Ask HN: Do you find it difficult to meditate as a programmer? - cryptozeus
I would love to know if any of you regularly meditate and if you find it difficult because of the nature of tech industry ? I am a programmers and my mind is always trying to debug. Even after coming home I can&#x27;t shut down the problem solving analytical side of my brain.
======
kseistrup
Short answer: no

I've been meditating some 25+ years and although it can be difficult at times
(because of mind chatter), I reckon it would be more difficult to live without
meditating.

If you're having difficulties accepting your mind's current behaviour, you
could try to meditate more (say, half an hour morning and afternoon) and
engage in activities that don't exacerbate your condition (say, activities
that use your senses or stimulate your creativity or emotions).

------
jonny_storm
I no longer experience much difficulty meditating, though some days are
certainly better than others.

Meditation can be quite demanding when you first begin, especially if, like
myself, you never much developed a capacity for focus and restraint while
growing up.
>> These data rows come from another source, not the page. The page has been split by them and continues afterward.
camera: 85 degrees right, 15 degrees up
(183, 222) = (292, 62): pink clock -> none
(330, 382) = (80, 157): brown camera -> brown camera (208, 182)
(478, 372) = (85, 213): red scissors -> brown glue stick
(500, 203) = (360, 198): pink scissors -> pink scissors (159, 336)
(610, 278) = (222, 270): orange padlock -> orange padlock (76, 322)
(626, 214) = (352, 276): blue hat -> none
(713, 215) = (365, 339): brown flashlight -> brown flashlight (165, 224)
But consistent practice will eventually yield positive results,
whether you perceive it helping or not. Just be steadfast in your practice,
and within a few weeks time, you should observe at least a small difference.
The first time your inner voice and all the other background noise relents and
grows silent, you'll be more driven to continue, and the benefits will be
manifest.

As Rich Hickey points out in his talk on Hammock-Driven Development, leaving
the hard problems to your subconscious is more efficient and, at times, more
rewarding. And I would point out that feeling less harried outside work is a
boon unto itself.

------
maXMB
The more experienced I get the easier it gets for me to meditate and reflect
on other things than programming. I also find it easier to leave jobs problems
at work and compartmentalize. Maybe a dynamic context dependant shift in your
priorities would help?

------
LukasRos
I don't think there's anything specific about meditation versus programming.
If your mind tends to wander off it can be because of code that still needs to
be debugged in the same way it can wander off to thoughts of, let's say,
household chores or life's big questions.